— Start Selected passage —
[Numpy-discussion] polyfit with fixed points

eat e.antero.tammi at gmail.com
Thu Mar 7 11:22:30 EST 2013


Hi,

On Thu, Mar 7, 2013 at 1:52 AM, Jaime Fernández del Río <
jaime.frio at gmail.com> wrote:

> On Tue, Mar 5, 2013 at 5:23 AM, Charles R Harris <
> charlesr.harris at gmail.com> wrote:
>
>>
>>
>> On Tue, Mar 5, 2013 at 12:41 AM, Jaime Fernández del Río <
>> jaime.frio at gmail.com> wrote:
>>
>>> On Mon, Mar 4, 2013 at 8:37 PM, Charles R Harris <
>>> charlesr.harris at gmail.com> wrote:
>>>
>>>>
>>>> There are actually seven versions of polynomial fit, two for the usual
>>>> polynomial basis, and one each for Legendre, Chebyshev, Hermite, Hermite_e,
>>>> and Laguerre ;)
>>>>
>>>
>>> Correct me if I am wrong, but the fitted function is the same regardless
>>> of the polynomial basis used. I don't know if there can be numerical
>>> stability issues, but chebfit(x, y, n) returns the same as
>>> poly2cheb(polyfit(x, y, n)).
>>>
>>> In any case, with all the already existing support for these special
>>> polynomials, it wouldn't be too hard to set the problem up to calculate the
>>> right coefficients directly for each case.
>>>
>>>
>>>> How do you propose to implement it? I think Lagrange multipliers is
>>>> overkill, I'd rather see using the weights (approximate) or change of
>>>> variable -- a permutation in this case -- followed by qr and lstsq.
>>>>
>>>
>>> The weights method is already in place, but I find it rather inelegant
>>> and unsatisfactory as a solution to this problem. But if it is deemed
>>> sufficient, then there is of course no need to go any further.
>>>
>>> I hadn't thought of any other way than using Lagrange multipliers, but
>>> looking at it in more detail, I am not sure it will be possible to
>>> formulate it in a manner that can be fed to lstsq, as polyfit does today.
>>> And if it can't, it probably wouldn't make much sense to have two different
>>> methods which cannot produce the same full output running under the same
>>> hood.
>>>
>>> I can't figure out your "change of variable" method from the succinct
>>> description, could you elaborate a little more?
— End Selected passage —
— Start Dataset rows —
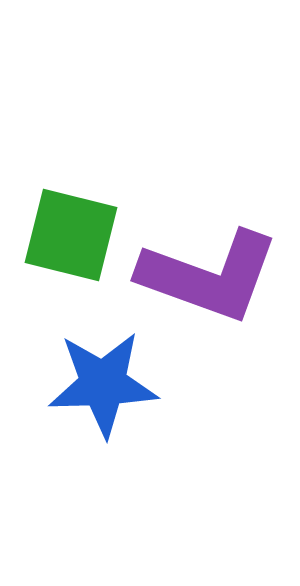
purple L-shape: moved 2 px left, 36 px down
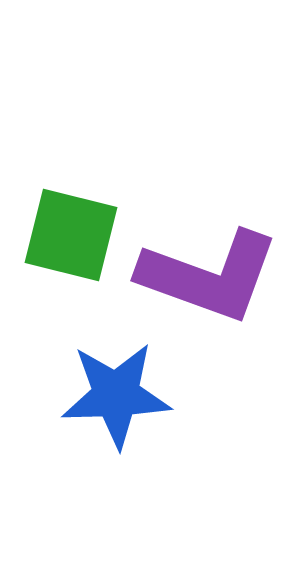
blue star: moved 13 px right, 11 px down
— End Dataset rows —
— Start Dataset rows —
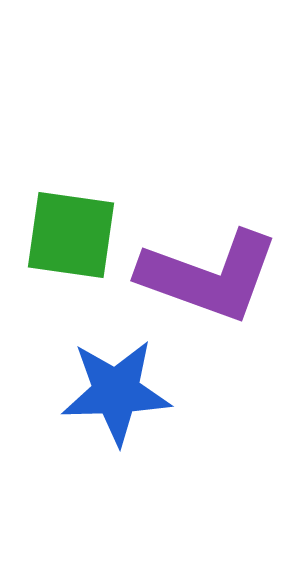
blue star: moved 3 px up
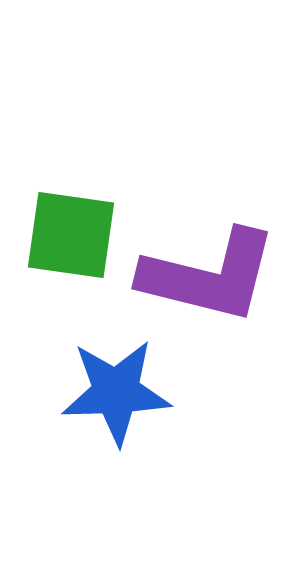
— End Dataset rows —
**What you have to do**
According to the polyfit mailing-list message, how many versions of polynomial fit are there?

**Task answer**
Seven: two for the usual polynomial basis and one each for Legendre, Chebyshev, Hermite, Hermite_e, and Laguerre.